=== Request ===
Extract every line of the records below verbatim, leaving the pictures out of your answer.

=== Exercise materials ===
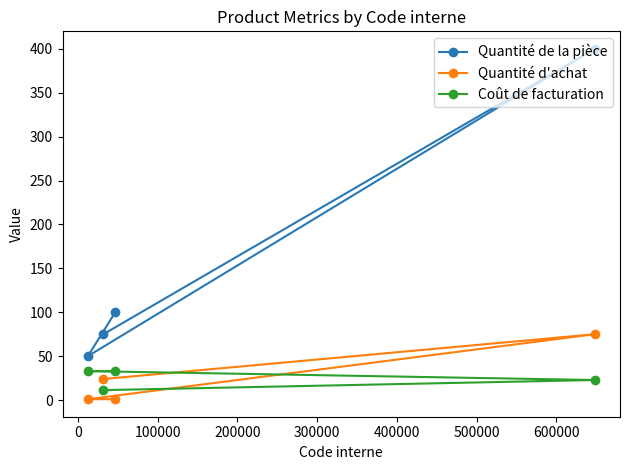

Reading right to left, extract all data points from this chart.

Quantité de la pièce: 75.0	400.0	50.0	100.0
Quantité d'achat: 24.0	75.0	1.0	1.0
Coût de facturation: 11.3	22.8	33.0	33.0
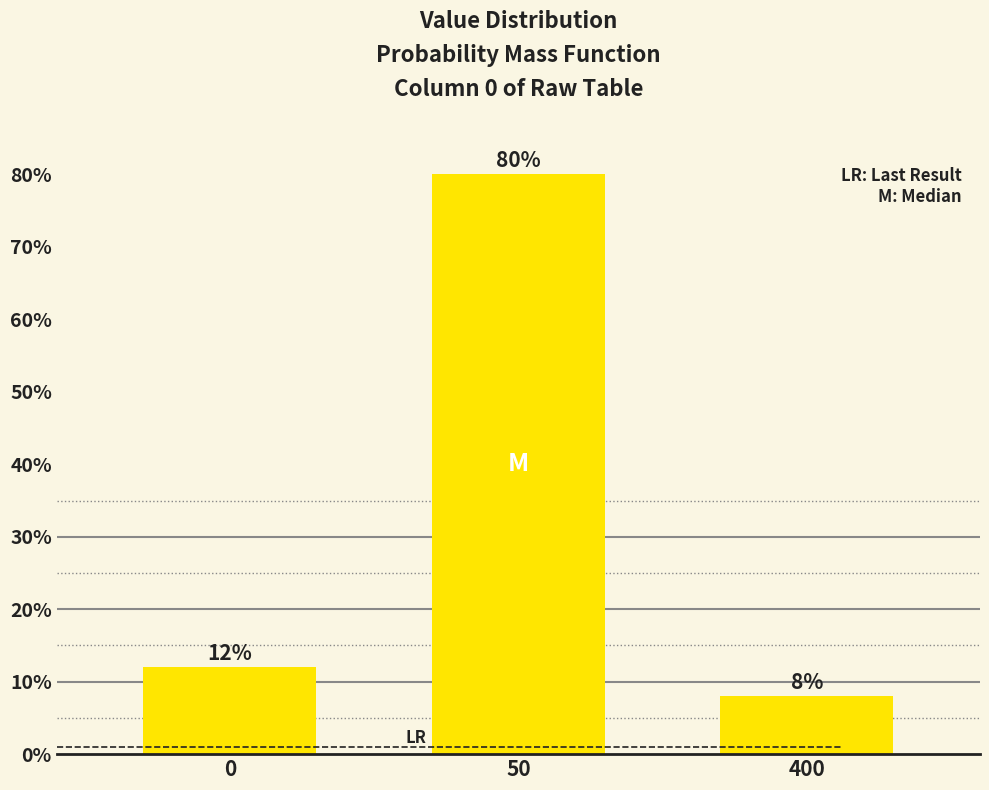

Reading right to left, what are all the values shown in this chart?

8	80	12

=== Exercise result ===
Reading right to left, extract all data points from this chart.

Quantité de la pièce: 75.0	400.0	50.0	100.0
Quantité d'achat: 24.0	75.0	1.0	1.0
Coût de facturation: 11.3	22.8	33.0	33.0

Reading right to left, what are all the values shown in this chart?

8	80	12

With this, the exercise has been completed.